Drapeaux tricolores en berne, écoles fermées, la Martinique s’apprêtait vendredi à rendre un hommage populaire à Aimé Césaire, le poète de la « négritude » et des opprimés, dont les obsèques nationales se dérouleront dimanche à Fort-de-France.
« Merci d’avoir contribué à l’émancipation du peuple noir », « Papa Aimé, tu voyageras toujours avec nous »: les billets épinglés aux arbres du centre ville témoignent de l’émotion des Martiniquais après la mort jeudi à 94 ans de la figure emblématique et principal dirigeant politique de l’île depuis plus d’un demi-siècle.
Emotion et discrétion. Après une veillée familiale jeudi soir à son domicile, devant lequel quelques bouquets de fleurs ont été déposés, le cercueil d’Aimé Césaire devait être acheminé vendredi après-midi dans les différents quartiers de Fort-de-France, dont il fut le maire pendant 56 ans.
Un parcours qui scandera les étapes « politiquement importantes » de sa vie, avec des arrêts où les habitants pourront se rassembler, au siège du Parti Progressiste Martiniquais (PPM), qu’il a fondé en 1958, au lycée Schoelcher où il a enseigné, ou à son bureau de l’ancien hôtel de Ville.
Les grands axes de l’itinéraire ont en effet été choisis pour leur relation avec son oeuvre et son combat pour l’émancipation et la justice, l’Avenue Jean Jaurès, la Rue Emile Zola où l’Avenue Nelson Mandela.
A l’issue d’un périple de plus de deux heures, le cercueil devait être exposé vendredi soir au stade de Dillon, un quartier du sud de Fort-de-France, où une veillée populaire se poursuivra jusqu’à dimanche matin.
De nombreuses personnalités politiques devraient ensuite assister aux obsèques nationales dans le stade de Dillon. Un hommage de la Nation extrêmement rare pour un écrivain, qui n’a été rendu depuis le XIXè siècle qu’à Victor Hugo, Paul Valéry (1945) et Colette (1954).
Le président de la République, Nicolas Sarkozy, qui avait salué jeudi la disparition du poète, assistera aux cérémonies, ainsi que plusieurs membres du gouvernement.
Mais une importante délégation du Parti Socialiste conduite par François Hollande est également annoncée, avec les anciens Premiers ministres Pierre Mauroy, Laurent Fabius et Lionel Jospin.
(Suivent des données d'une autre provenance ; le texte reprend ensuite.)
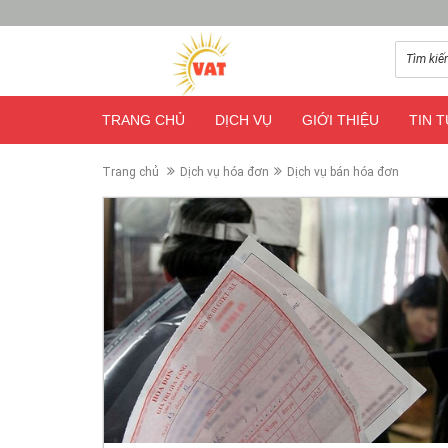
TRANG CHỦ
DỊCH VỤ
GIỚI THIỆU
TIN 
Trang chủ
Dịch vụ hóa đơn
Dịch vụ bán hóa đơn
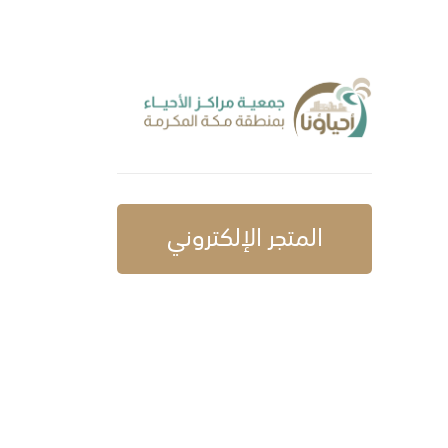
المتجر الإلكتروني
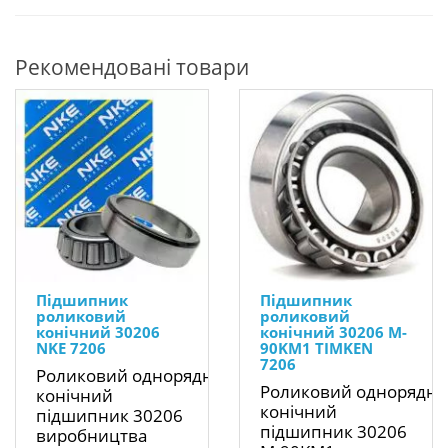
Рекомендовані товари
Підшипник
Підшипник
роликовий
роликовий
конічний 30206
конічний 30206 M-
NKE 7206
90KM1 TIMKEN
7206
Роликовий однорядний
Роликовий однорядн
конічний
конічний
підшипник 30206
підшипник 30206
виробництва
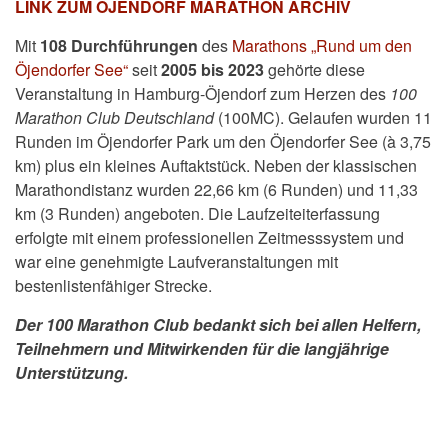
LINK ZUM ÖJENDORF MARATHON ARCHIV
Mit
108 Durchführungen
des
Marathons „Rund um den
Öjendorfer See“
seit
2005 bis 2023
gehörte diese
Veranstaltung in Hamburg-Öjendorf zum Herzen des
100
Marathon Club Deutschland
(100MC). Gelaufen wurden
11
Runden im Öjendorfer Park um den Öjendorfer See (à 3,75
km) plus ein kleines Auftaktstück. Neben der klassischen
Marathondistanz wurden 22,66 km (6 Runden) und 11,33
km (3 Runden) angeboten. Die Laufzeiteiterfassung
erfolgte mit einem professionellen Zeitmesssystem und
war eine genehmigte Laufveranstaltungen mit
bestenlistenfähiger Strecke.
Der 100 Marathon Club bedankt sich bei allen Helfern,
Teilnehmern und Mitwirkenden für die langjährige
Unterstützung.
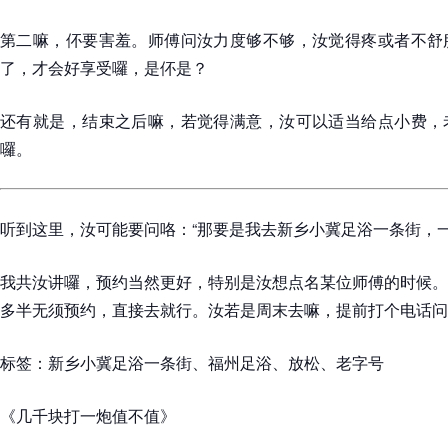
第二嘛，伓要害羞。师傅问汝力度够不够，汝觉得疼或者不舒
了，才会好享受囉，是伓是？
还有就是，结束之后嘛，若觉得满意，汝可以适当给点小费，
囉。
听到这里，汝可能要问咯：“那要是我去新乡小冀足浴一条街，一
我共汝讲囉，预约当然更好，特别是汝想点名某位师傅的时候。
多半无须预约，直接去就行。汝若是周末去嘛，提前打个电话问
标签：新乡小冀足浴一条街、福州足浴、放松、老字号
《几千块打一炮值不值》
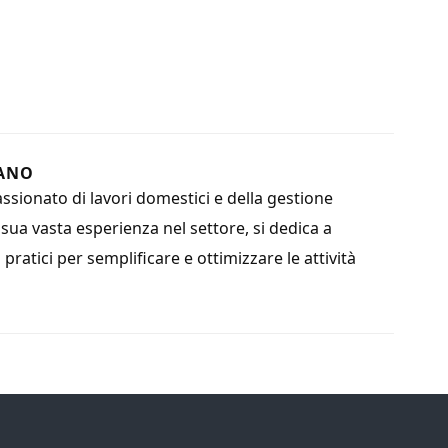
ANO
sionato di lavori domestici e della gestione
a sua vasta esperienza nel settore, si dedica a
i pratici per semplificare e ottimizzare le attività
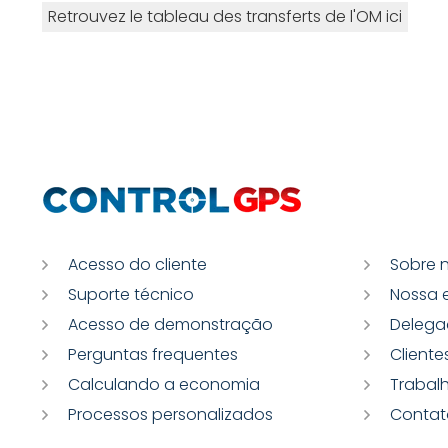
Retrouvez le tableau des transferts de l'OM ici
Acesso do cliente
Sobre 
Suporte técnico
Nossa 
Acesso de demonstração
Delega
Perguntas frequentes
Cliente
Calculando a economia
Trabal
Processos personalizados
Contat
L’ex-candidate PS à l’Elysée, Ségolène Royal, était attendue pour sa part dès vendredi à Fort-de-France.
« La volonté du président de la République est que le format et le style de l’hommage répondent aux souhaits de la famille, avec la conscience qu’Aimé Césaire aurait voulu quelque chose d’extrêmement simple », a indiqué vendredi à l’AFP le secrétaire d’Etat à l’Outre-mer Yves Jégo, arrivé jeudi en Martinique.
Interrogé sur le souhait évoqué par plusieurs responsables politiques d’un transfert de la dépouille du poète au Panthéon, il a estimé qu’il s’agissait d' »une fausse bonne idée », qui « ne correspond pas du tout aux souhaits de la famille et des Martiniquais ».
Plusieurs écrivains et artistes, comme l’écrivain Daniel Maximin ou le comédien Jacques Martial, évoqueront dimanche l’auteur du « Discours sur la colonisation » au stade de Dillon. Aucune cérémonie religieuse n’a en revanche été programmée, à la demande de la famille d’Aimé Césaire.